A. CPMは1分あたりに打った文字数そのもの、WPMはそれを「5文字=1語」で語数に換算した値です。常に WPM=CPM÷5 の関係になります。英文系のテストはWPM、日本語系の練習ソフトはCPM(字/分)で表示されることが多いので、両者を行き来する換算に使えます。
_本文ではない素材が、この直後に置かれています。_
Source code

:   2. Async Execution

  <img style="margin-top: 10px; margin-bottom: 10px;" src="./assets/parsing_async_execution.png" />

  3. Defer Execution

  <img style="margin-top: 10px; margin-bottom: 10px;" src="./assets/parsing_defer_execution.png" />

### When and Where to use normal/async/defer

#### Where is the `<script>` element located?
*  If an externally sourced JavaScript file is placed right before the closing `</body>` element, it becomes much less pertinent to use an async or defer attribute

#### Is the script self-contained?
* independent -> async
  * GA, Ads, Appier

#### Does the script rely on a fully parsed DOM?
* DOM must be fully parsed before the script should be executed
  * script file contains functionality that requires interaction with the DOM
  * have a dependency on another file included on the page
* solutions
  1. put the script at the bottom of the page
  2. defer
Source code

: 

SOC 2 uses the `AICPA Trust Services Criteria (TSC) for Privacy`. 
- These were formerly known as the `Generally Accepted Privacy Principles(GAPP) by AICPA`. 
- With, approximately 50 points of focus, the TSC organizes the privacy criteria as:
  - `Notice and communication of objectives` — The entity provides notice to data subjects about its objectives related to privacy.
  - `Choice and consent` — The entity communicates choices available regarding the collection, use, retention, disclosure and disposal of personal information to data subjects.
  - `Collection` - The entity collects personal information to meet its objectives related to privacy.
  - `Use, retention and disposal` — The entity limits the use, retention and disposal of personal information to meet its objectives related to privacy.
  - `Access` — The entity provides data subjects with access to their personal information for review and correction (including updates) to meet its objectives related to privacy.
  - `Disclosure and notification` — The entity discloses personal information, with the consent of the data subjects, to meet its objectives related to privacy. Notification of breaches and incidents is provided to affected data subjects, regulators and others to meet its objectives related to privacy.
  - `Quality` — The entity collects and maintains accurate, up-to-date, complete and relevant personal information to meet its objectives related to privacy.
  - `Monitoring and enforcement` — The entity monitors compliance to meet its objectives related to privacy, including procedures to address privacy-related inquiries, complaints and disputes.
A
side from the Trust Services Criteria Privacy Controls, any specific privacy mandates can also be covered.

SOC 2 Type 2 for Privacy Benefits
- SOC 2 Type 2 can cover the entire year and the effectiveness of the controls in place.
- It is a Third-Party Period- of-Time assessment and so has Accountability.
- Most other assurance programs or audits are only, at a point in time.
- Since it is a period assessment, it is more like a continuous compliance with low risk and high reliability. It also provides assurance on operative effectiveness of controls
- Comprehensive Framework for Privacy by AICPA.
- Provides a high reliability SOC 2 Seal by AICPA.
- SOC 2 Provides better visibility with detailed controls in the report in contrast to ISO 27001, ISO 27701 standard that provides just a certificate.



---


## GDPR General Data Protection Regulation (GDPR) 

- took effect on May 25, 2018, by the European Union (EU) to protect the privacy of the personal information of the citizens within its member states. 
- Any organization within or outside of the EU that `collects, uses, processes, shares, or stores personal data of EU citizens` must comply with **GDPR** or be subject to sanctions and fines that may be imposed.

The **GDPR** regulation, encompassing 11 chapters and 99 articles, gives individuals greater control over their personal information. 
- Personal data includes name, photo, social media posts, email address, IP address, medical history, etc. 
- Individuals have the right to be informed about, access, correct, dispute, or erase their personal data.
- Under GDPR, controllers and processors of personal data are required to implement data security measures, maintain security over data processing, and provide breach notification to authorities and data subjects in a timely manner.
Q3. なぜ「5文字=1語」なのか?単語の長さは違うのに?
A. 実際の英単語は長短さまざまですが、それを毎回数えると測定がぶれます。そこで「スペースを含めて平均5文字を1語とみなす」という標準語(standard word)を採用し、誰が測っても比較できるようにしています。これは19世紀末のタイプライター時代から続く国際的な取り決めです。
Q4. 日本語の入力速度はどう測ればいい?
A. かなはローマ字でおよそ2打鍵=1文字なので、表示文字数ベースのCPMの約半分が「かな換算」の目安です。結果欄の「日本語(かな)換算」がこれにあたります。漢字変換の手間は含まないため、実際の文章作成ではこれより遅くなる点に留意してください。
Q5. ミスタイプは速度に反映される?
A. このツールは「打った文字数÷時間」だけを見るので、誤入力や修正の手間は直接は反映されません。正確性を含めた実質速度を知りたい場合は、ミスを修正し終えた最終的な正しい文字数で測るか、練習ソフトの正確率(accuracy)もあわせて確認してください。